Editorial: Horizonte do consumo

Por mais que haja uma corrente de medidas com potencial para socorrer o bolso dos brasileiros, em especial aqueles de menor faixa de renda - o dinheiro do auxílio emergencial e dos saques do FGTS como principais exemplos -, é ainda bastante duvidoso que o consumo se apresente como uma força propulsora da economia no horizonte próximo, tamanho o impacto da pandemia não só nas finanças de grande parte da população, mas também em aspectos subjetivos.

Estes meses de crise sanitária, para além do devastador efeito na economia mundial, impeliram mudanças importantes no modo de pensar e agir. Situações de tamanha singularidade, com forte e rápida ruptura de uma estrutura social que até então acreditava-se sólida, tendem a causar relevantes mudanças no pensamento coletivo. No caso específico da pandemia, deve haver uma maior ativação da busca por saúde, segurança, ao mesmo tempo em que há a possibilidade de que mais pessoas procurem um estilo de vida mais reservado.

Estes fenômenos devem imprimir um novo ritmo ao consumo, mais pautado pela cautela, pela valorização de itens essenciais. Recentes pesquisas identificaram a mudança de trajetória nos planos dos consumidores.
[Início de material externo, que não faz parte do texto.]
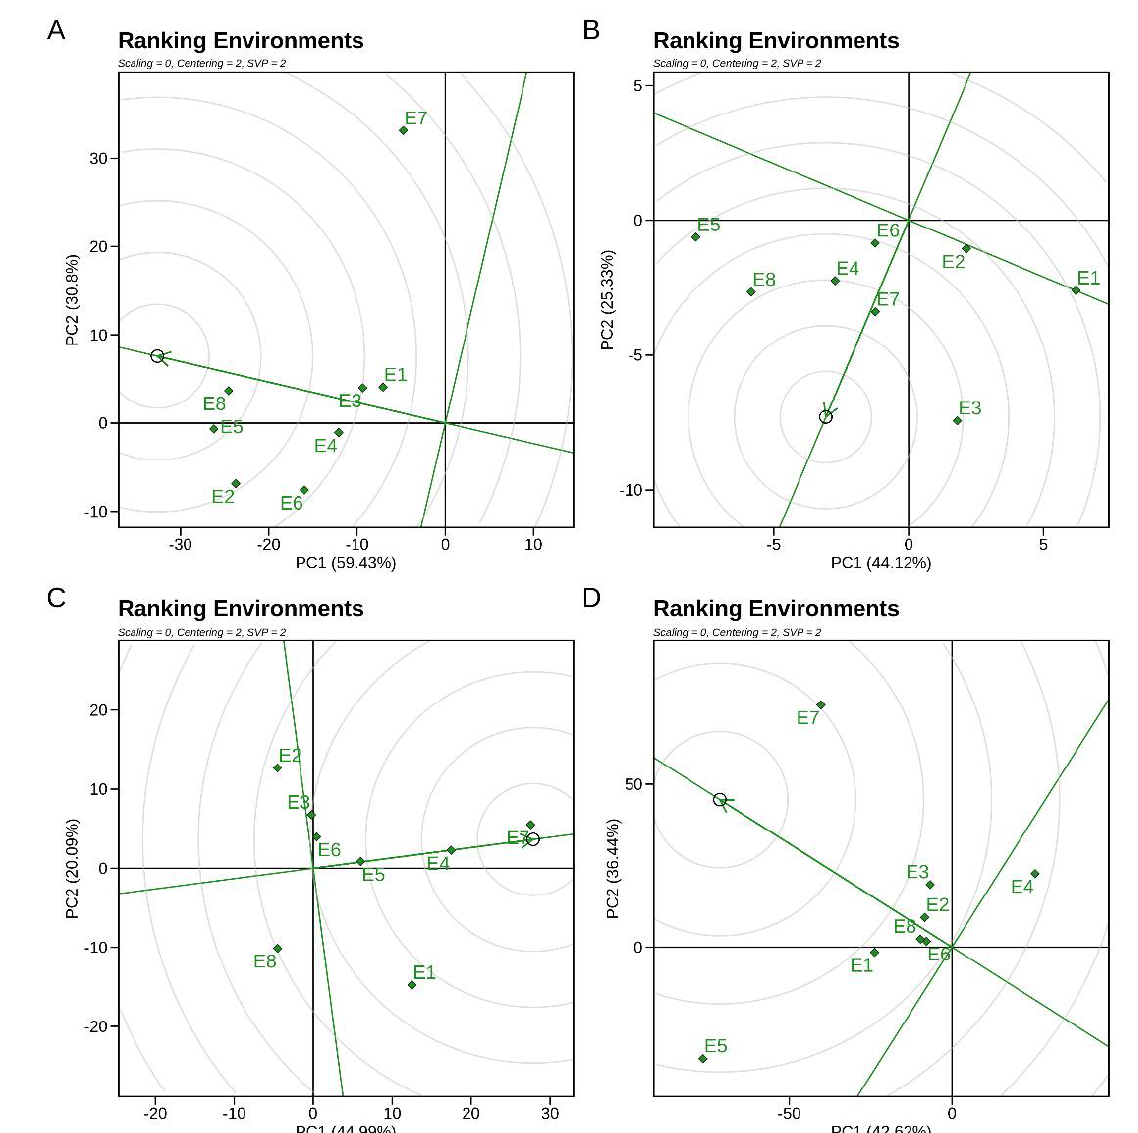
Figure 7. The GGE biplot ‘Ranking environments’ pattern to rank environments for an ideal environment of 5 GSR lines and 2 control lines grown under eight environments in the year 2021 for ( A ) plant height, ( B ) the number of tillers, ( C ) grain yield, and ( D ) straw yield. The biplots were created with centering = 0, SVP = 2, and scaling = 0 parameters.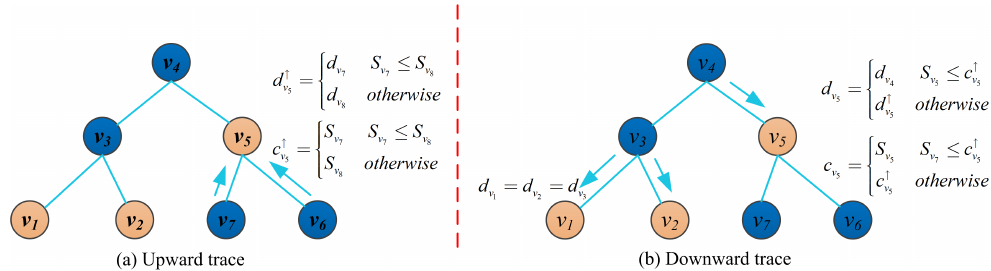
Figure 4. Stable disparities propagate along a minimum spanning tree. Blue and blown nodes correspond to stable and unstable pixels respectively. ( a ) Disparities of Stable pixels propagate from leaf nodes to root node. ( b ) Disparities of Stable pixels propagate from root node to leaf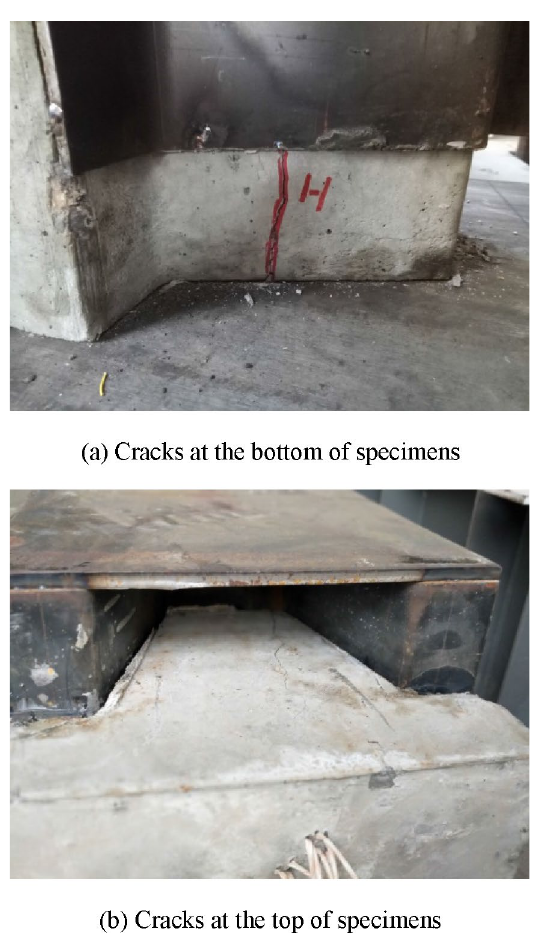
Figure 7. Concrete cracks in a specimen during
Uma projeção da Confederação Nacional do Comércio de Bens, Serviços e Turismo (CNC) aponta uma retração de 7,2% no consumo das famílias neste ano, o que colocaria este indicador no mesmo patamar do que se perdeu acumuladamente em 2015 e 2016, os quais também foram anos de recessão.
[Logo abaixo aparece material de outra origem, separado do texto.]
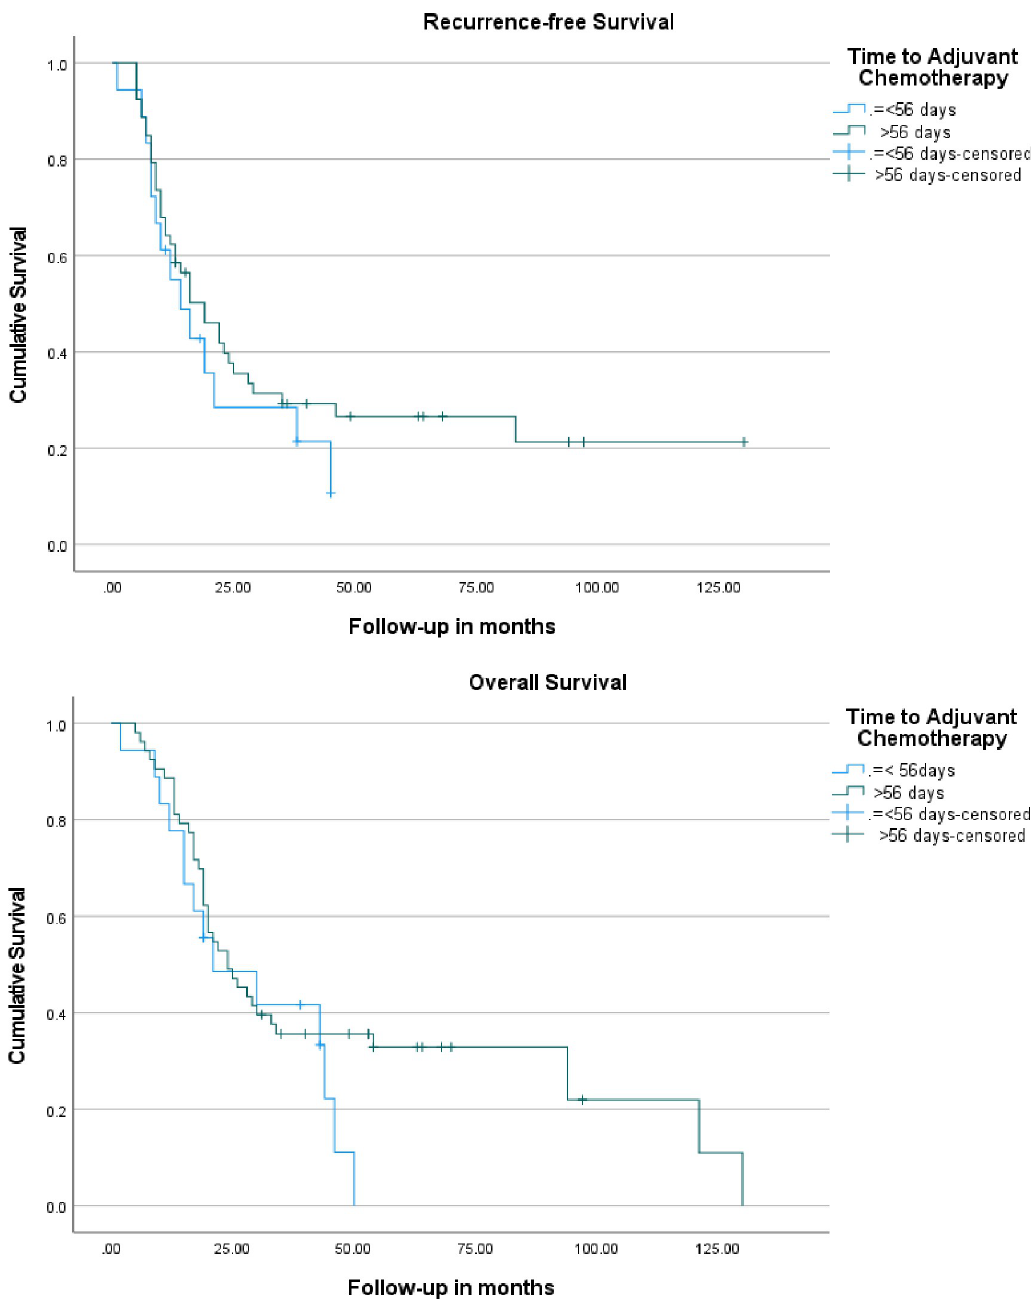
Fig 2. A. Kaplan-Meier recurrence-free survival curves of the patients who received adjuvant chemotherapy within 56 days of surgery to those who received adjuvant therapy beyond 56 days. B. Kaplan-Meier overall survival curves of the patients who received adjuvant chemotherapy within 56 days of surgery to those who received adjuvant therapy beyond 56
Outro levantamento, realizado por uma consultoria internacional, apurou em enquete com 1,6 mil pessoas, no fim de junho, que a maior parte dos consumidores deve se manter retraída nos próximos 12 meses. Serviços, viagens, academias e restaurantes estão entre os segmentos que mais devem ser afetados pela falta de ânimo da clientela.

Uma terceira pesquisa, do Instituto Locomotiva, mostra que 42% da população adulta pretende gastar menos nos próximos meses em relação ao que gastava antes da pandemia.
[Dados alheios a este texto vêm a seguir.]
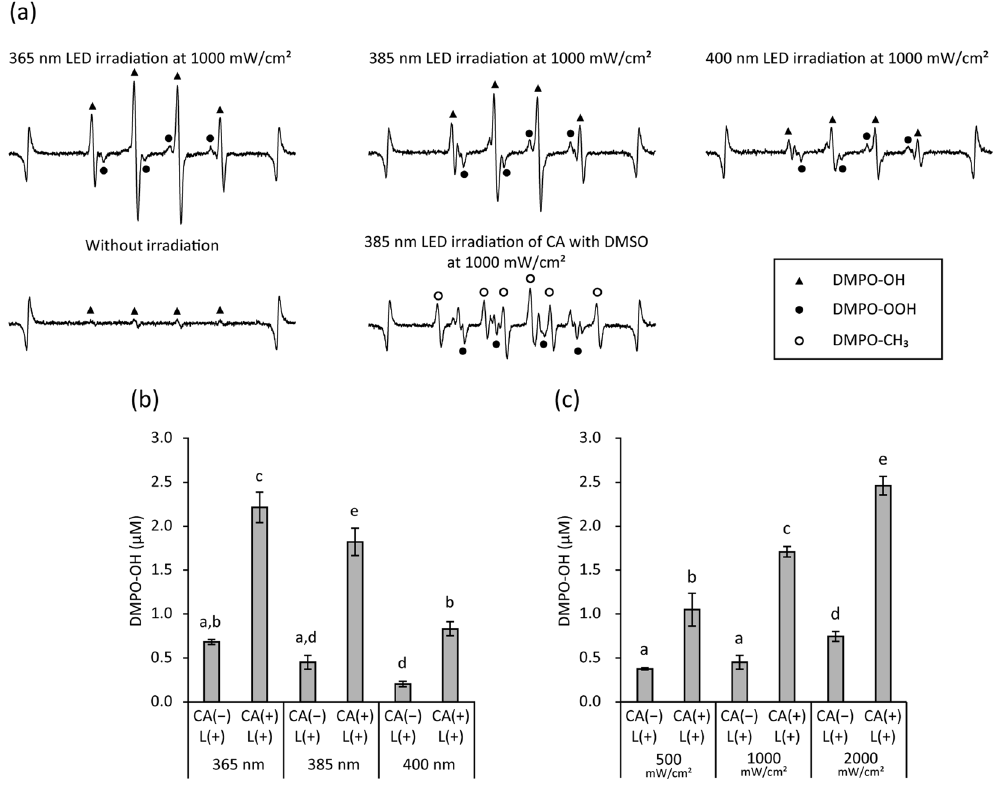
Figure 4. Analysis of hydroxyl radicals generated by LED irradiation of caffeic acid (CA) solution. Hydroxyl radicals were qualitatively and quantitatively analysed using electron spin resonance (ESR)-spin trapping technique using 5,5-dimethyl-1-pyrroline N -oxide (DMPO) as a spin trap agent. ( a ) Representative ESR spectra of DMPO-OH (spin adduct of hydroxyl radical: closed triangle) generated using each condition. DMPO- OOH (spin adduct of superoxide anion radical: closed circle) and DMPO-CH 3 (spin adduct of methyl radical: open circle) were also detected using specific conditions. The peaks at both ends represent Mn 2 + used as the internal standard. ( b ) Yield of DMPO-OH generated by a 365, 385, or 400 nm LED irradiation of 1 mg/mL CA [CA( + )L( + )] or pure water [CA( − )L( + )] at an irradiance of 1000 mW/cm 2 for 1 min. ( c ) Yield of DMPO-OH generated by a 385 nm LED irradiation of 1 mg/mL CA or pure water at an irradiance of 500, 1000, or 2000 mW/cm 2 for 1 min. Values and error bars in ( b ) and ( c ) indicate the mean and standard deviation, respectively. Different letters above the columns in ( b ) and ( c ) refer to significant differences ( p < 0.05) between different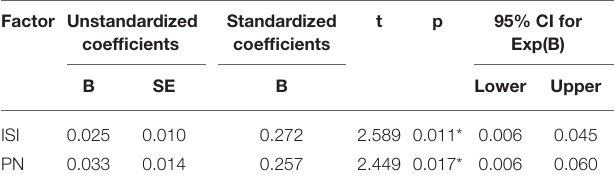
TABLE 4 | Results of the stepwise multiple linear regression: significant influencing factors for the severity of suicidal ideation in schizophrenic patients. Factor Unstandardized coefficients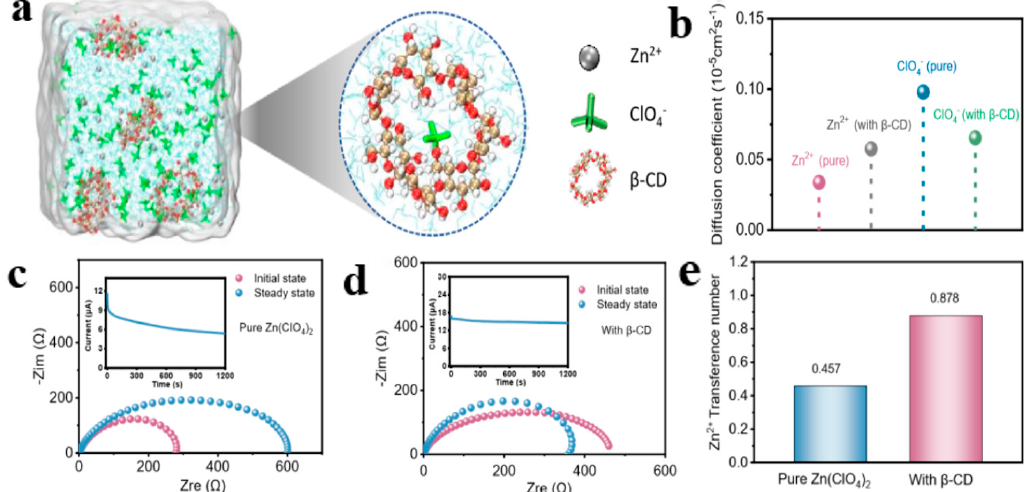
Figure 8. Theoretical simulations and electrochemical tests for explaining fast Zn 2+ diffusion mod- ulated via β -CD@ ClO 4 − complex. ( a ) 3D snapshot of Zn(ClO 4 ) 2 system with the β -CD additive gathered from MD simulations and partial enlarged snapshot representing ClO 4 − anion bind with β -CD successfully; ( b ) Diffusion coefficient of Zn 2+ and ClO 4 − in two above electrolyte systems (with and without β -CD additive) derived from MD simulations. EIS of the Zn||Zn symmetric batteries ( c ) without and ( d ) with the β -CD additive before and after polarization; inset: variation of current with time during polarization at an applied voltage of 10 mV at room temperature.( e ) Zn 2+ transference number (tZn 2+ ) comparison of two above electrolyte systems. Reproduced with permission [109]. Copyright 2022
São diferentes exames a apontar para um cenário semelhante. Trata-se, sob uma angulação, de uma consequência positiva, do que pode ser o início de uma maior conscientização financeira por parte de milhões de brasileiros; mas também desperta preocupação, sob outra perspectiva, a da geração de riquezas. O consumo das famílias é um pilar robusto da estrutura do PIB nacional, e estas rachaduras observadas na crise da pandemia são alarmantes, sobretudo levando-se em conta que o indicador vinha se recuperando lentamente de sismos anteriores e mal havia saído da primeira marcha.

A drástica mudança no consumo deve ser observada com máxima atenção por autoridades do Estado e do setor produtivo. Cabe ao primeiro formular medidas que possam, dentro das capacidades do erário nacional, tirar o mercado interno do quadro de depressão; e ao segundo adaptar-se, de modo a suprir as novas necessidades dos compradores.